100 Tage Krieg: Fast 16 Mio. Ukrainer brauchen Hilfe

Die Bilanz der Vereinten Nationen nach 100 Tagen Krieg gegen die Ukraine ist verheerend. Laut gestern vorgelegten UNO-Zahlen brauchen mindestens 15,7 Millionen Menschen im Land dringend humanitäre Hilfe und Schutz. Fast 14 Millionen sind innerhalb des Landes oder ins Ausland geflohen.

Bisher sind 4.169 verstorbene und 4.982 verletzte Zivilisten von UNO-Fachleuten bestätigt worden. Unter den Toten seien mindestens 268 Kinder, hieß es. Das UNO-Menschenrechtsbüro geht davon aus, dass die tatsächliche Zahl der Opfer beträchtlich höher liegt.

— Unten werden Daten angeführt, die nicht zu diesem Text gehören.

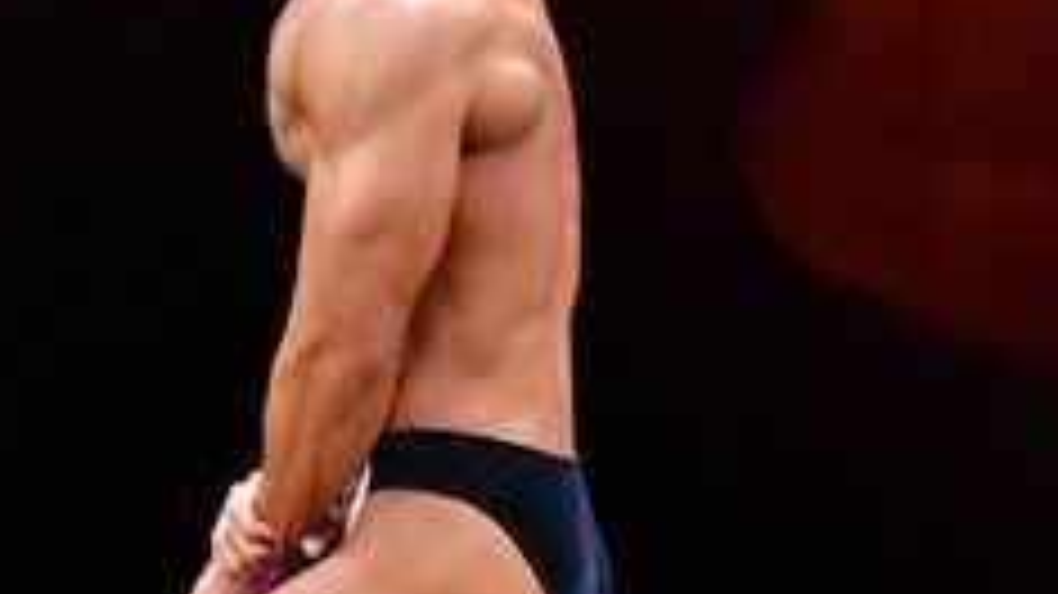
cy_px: 459
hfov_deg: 2.6
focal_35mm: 829
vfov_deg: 1.5
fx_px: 23249
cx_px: 538
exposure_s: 1/400
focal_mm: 160
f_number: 5.6
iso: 4000
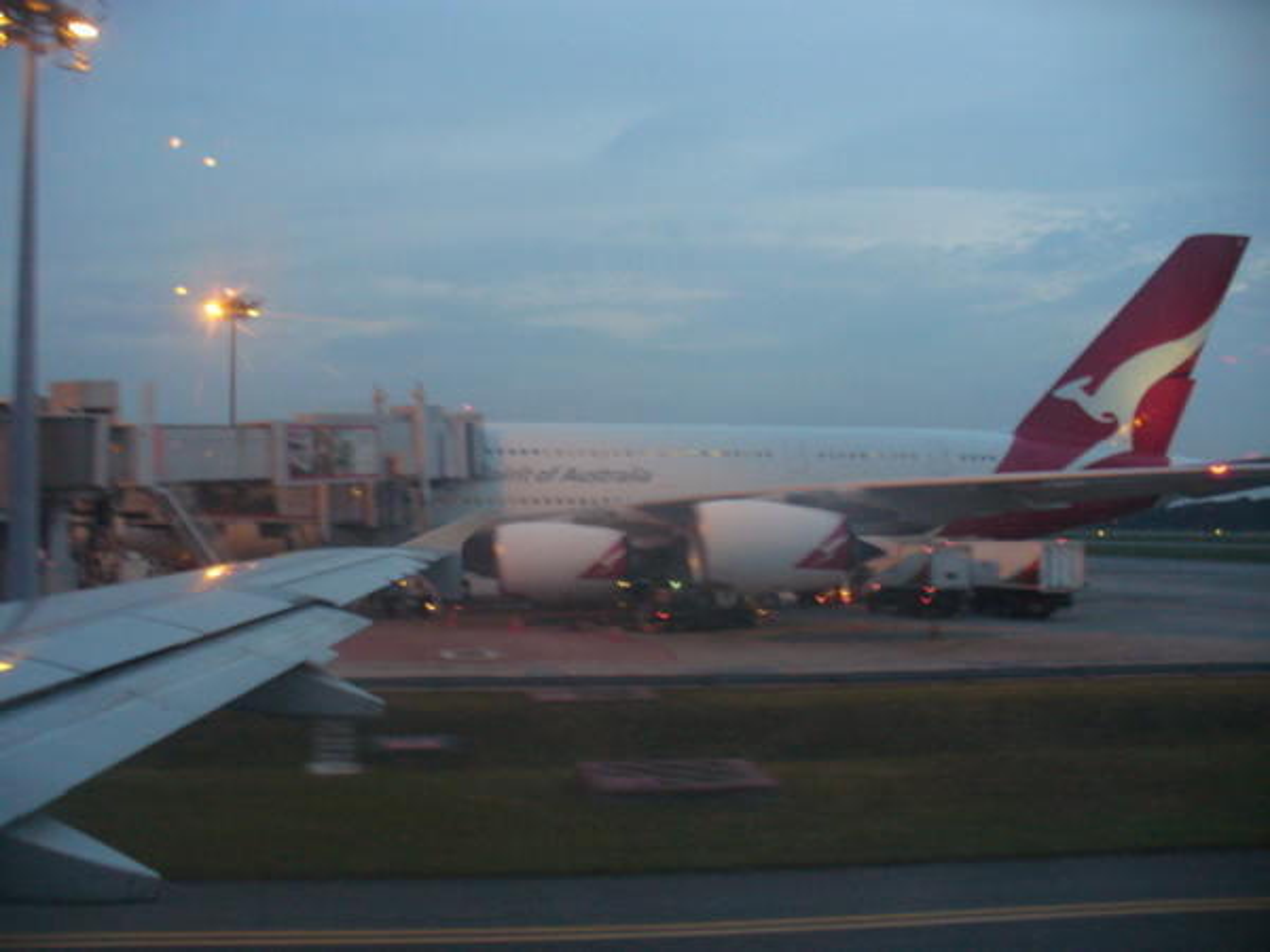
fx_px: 1357
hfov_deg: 50.1
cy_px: 476
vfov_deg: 38.7
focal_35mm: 37
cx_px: 635
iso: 200
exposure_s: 1/15
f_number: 2.8
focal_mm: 6.1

Ein baldiges Ende des Krieges ist unwahrscheinlich. Derzeit verzeichnet Russland Fortschritte auf dem Boden. Auch finanziell profitiert der Kreml derzeit von den kriegsbedingten Entwicklungen. Durch den hohen Ölpreis steigen die russischen Einnahmen durch Energiegeschäfte allein im Juni wohl um rund sechs Milliarden Euro, hieß es aus dem Finanzministerium in Moskau. Das europäische Ölembargo soll erst Ende des Jahres greifen, bis dahin werden fast die gleichen Mengen wie bisher gehandelt, doch zu einem viel höheren Preis.

Russische Angriffe deutlich verstärkt

Die russische Armee verstärkte ihre Angriffe unterdessen erneut deutlich, manche Gebiete stünden praktisch unter Dauerbeschuss durch Raketenartillerie, hieß es. In der Stadt Sjewjerodonezk suchten Hunderte Menschen in einer Chemiefabrik Schutz vor den Kämpfen. Hier gibt es schwere Gefechte, russische Einheiten kontrollieren den Großteil der Stadt. Die ukrainische Seite will das Verwaltungszentrum Sjewjerodonezk auf jeden Fall halten.

Ukrainische Einheiten meldeten Erfolge bei einer Offensive im Süden des Landes in der Region um die Hafenstadt Cherson. Dort sei es gelungen, die russischen Truppen mehrere Kilometer zurückzudrängen, hieß es.

Unterschiedliche Befunde

Der ukrainische Präsident Wolodymyr Selenskyj hatte gestern eine Zwischenbilanz über die Gesamtlage in der Ukraine gezogen. Seinen Angaben zufolge kontrollierten nach 100 Tagen Krieg die russischen Angreifer rund 20 Prozent der Fläche seines Landes.

Der Kreml hingegen sieht „bestimmte“ Ziele als erreicht an. Kreml-Sprecher Dmitri Peskow sagte gestern vor Journalisten, „zahlreiche Orte“ seien durch Russland von „bewaffneten, pronazistischen ukrainischen Kräften“ und „nationalistischen Elementen“ „befreit“ worden. Das habe der Bevölkerung eine Rückkehr zu einem „Leben in Frieden“ ermöglicht.